EXERCISE PROMPT -
Go through the records below and copy out every line holding "multas".

*** Opening of DATASET EXCERPTS ***

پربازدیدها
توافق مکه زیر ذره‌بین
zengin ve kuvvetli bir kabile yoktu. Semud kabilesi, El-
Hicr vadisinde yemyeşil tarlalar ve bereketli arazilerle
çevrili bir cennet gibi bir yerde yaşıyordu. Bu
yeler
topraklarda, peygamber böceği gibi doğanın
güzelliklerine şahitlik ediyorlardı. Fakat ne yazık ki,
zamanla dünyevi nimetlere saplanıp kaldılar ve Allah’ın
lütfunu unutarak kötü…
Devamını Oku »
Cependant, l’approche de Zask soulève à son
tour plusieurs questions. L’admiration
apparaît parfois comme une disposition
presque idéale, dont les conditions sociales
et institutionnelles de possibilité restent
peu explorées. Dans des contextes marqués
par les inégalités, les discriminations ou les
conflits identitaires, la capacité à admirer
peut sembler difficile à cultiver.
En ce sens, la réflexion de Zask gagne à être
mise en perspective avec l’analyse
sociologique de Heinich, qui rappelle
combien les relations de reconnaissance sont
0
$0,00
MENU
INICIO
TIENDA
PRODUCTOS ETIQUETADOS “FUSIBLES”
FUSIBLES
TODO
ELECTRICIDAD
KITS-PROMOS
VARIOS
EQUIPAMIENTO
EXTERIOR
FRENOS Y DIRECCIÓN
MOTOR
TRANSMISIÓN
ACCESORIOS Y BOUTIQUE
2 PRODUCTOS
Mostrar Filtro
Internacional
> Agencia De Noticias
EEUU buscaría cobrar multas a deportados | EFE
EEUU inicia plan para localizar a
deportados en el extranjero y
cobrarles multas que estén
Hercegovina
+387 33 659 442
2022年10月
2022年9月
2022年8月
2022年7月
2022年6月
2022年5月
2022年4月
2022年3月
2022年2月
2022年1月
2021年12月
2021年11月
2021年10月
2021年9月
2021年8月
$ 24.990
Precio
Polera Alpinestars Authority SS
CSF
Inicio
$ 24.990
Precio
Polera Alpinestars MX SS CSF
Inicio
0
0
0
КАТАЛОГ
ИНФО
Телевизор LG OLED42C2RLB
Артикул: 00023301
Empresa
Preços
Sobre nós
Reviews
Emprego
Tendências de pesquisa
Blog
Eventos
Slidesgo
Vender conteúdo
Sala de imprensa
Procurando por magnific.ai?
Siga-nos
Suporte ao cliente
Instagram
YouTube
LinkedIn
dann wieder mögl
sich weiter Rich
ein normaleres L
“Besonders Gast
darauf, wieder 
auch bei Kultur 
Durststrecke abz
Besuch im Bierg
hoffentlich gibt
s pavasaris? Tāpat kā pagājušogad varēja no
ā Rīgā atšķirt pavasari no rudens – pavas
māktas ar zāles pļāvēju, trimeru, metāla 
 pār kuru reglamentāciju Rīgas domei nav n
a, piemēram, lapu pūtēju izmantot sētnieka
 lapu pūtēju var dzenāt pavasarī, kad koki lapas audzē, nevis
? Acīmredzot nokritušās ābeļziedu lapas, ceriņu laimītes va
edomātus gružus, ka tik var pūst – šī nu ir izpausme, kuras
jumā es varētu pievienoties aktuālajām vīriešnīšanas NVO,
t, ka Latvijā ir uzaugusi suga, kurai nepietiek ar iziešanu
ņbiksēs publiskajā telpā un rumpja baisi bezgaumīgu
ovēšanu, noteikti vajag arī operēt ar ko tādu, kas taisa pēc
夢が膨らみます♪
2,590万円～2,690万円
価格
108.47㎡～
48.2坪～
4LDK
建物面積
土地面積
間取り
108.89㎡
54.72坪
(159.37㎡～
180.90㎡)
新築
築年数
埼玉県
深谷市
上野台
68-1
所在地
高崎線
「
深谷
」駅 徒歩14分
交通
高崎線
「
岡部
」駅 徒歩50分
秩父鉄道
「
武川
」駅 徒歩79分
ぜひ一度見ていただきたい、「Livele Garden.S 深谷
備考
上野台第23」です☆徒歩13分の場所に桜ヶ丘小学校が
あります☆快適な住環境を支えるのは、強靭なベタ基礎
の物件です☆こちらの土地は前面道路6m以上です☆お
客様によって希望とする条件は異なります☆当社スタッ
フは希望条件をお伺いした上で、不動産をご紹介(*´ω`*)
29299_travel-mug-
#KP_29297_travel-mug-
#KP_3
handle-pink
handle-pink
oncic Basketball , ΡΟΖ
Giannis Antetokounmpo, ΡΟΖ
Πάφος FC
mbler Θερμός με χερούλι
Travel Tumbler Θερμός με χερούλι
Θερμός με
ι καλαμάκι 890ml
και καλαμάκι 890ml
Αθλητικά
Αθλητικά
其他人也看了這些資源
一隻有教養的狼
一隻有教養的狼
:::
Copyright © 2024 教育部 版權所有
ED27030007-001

*** Close of DATASET EXCERPTS ***

REPLY -
EEUU buscaría cobrar multas a deportados | EFE
cobrarles multas que estén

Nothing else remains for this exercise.